A Multi-task Learning Balanced Attention Convolutional Neural Network Model for Few-shot Underwater Acoustic Target Recognition
Wei Huang, Shumeng Sun, Junpeng Lu, Zhenpeng Xu, Zhengyang Xiu, Hao Zhang
TL;DR
This work tackles few-shot underwater acoustic target recognition by introducing MT-BCA-CNN, a model that synergistically combines a channel attention mechanism with a multi-task learning objective. The architecture uses a shared, attention-guided feature extractor and two task heads—classification and spectrogram reconstruction—with a dynamic weighting scheme to balance tasks, and a Gaussian-smoothed attention to stabilize channel emphasis.
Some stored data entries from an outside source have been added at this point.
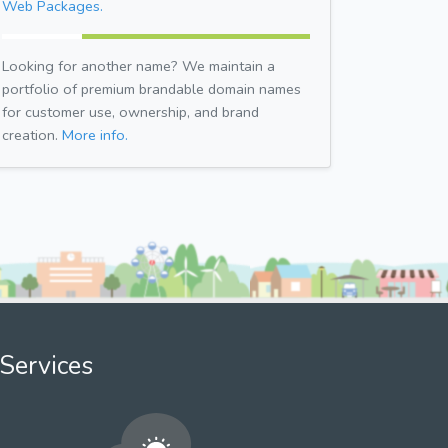
Web Packages.
Looking for another name? We maintain a
portfolio of premium brandable domain names
for customer use, ownership, and brand
creation.
More info.
Services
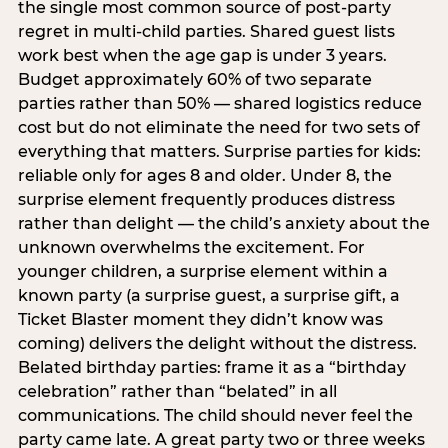
the single most common source of post-party
regret in multi-child parties. Shared guest lists
work best when the age gap is under 3 years.
Budget approximately 60% of two separate
parties rather than 50% — shared logistics reduce
cost but do not eliminate the need for two sets of
everything that matters. Surprise parties for kids:
reliable only for ages 8 and older. Under 8, the
surprise element frequently produces distress
rather than delight — the child’s anxiety about the
unknown overwhelms the excitement. For
younger children, a surprise element within a
known party (a surprise guest, a surprise gift, a
Ticket Blaster moment they didn’t know was
coming) delivers the delight without the distress.
Belated birthday parties: frame it as a “birthday
celebration” rather than “belated” in all
communications. The child should never feel the
party came late. A great party two or three weeks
On the Watkins Marine Mammal Sound Database, MT-BCA-CNN achieves 97% accuracy and 95% F1-score with around 0.11–0.13M parameters, significantly outperforming baselines while maintaining minimal model complexity. Ablation studies confirm the necessity of both channel attention and multi-task learning, and visualizations show improved intra-class compactness and inter-class separation, highlighting its practical potential for robust, data-efficient UATR in challenging marine environments.
Abstract
Underwater acoustic target recognition (UATR) is of great significance for the protection of marine diversity and national defense security. The development of deep learning provides new opportunities for UATR, but faces challenges brought by the scarcity of reference samples and complex environmental interference. To address these issues, we proposes a multi-task balanced channel attention convolutional neural network (MT-BCA-CNN). The method integrates a channel attention mechanism with a multi-task learning strategy, constructing a shared feature extractor and multi-task classifiers to jointly optimize target classification and feature reconstruction tasks. The channel attention mechanism dynamically enhances discriminative acoustic features such as harmonic structures while suppressing noise. Experiments on the Watkins Marine Life Dataset demonstrate that MT-BCA-CNN achieves 97\% classification accuracy and 95\% $F1$-score in 27-class few-shot scenarios, significantly outperforming traditional CNN and ACNN models, as well as popular state-of-the-art UATR methods. Ablation studies confirm the synergistic benefits of multi-task learning and attention mechanisms, while a dynamic weighting adjustment strategy effectively balances task contributions. This work provides an efficient solution for few-shot underwater acoustic recognition, advancing research in marine bioacoustics and sonar signal processing.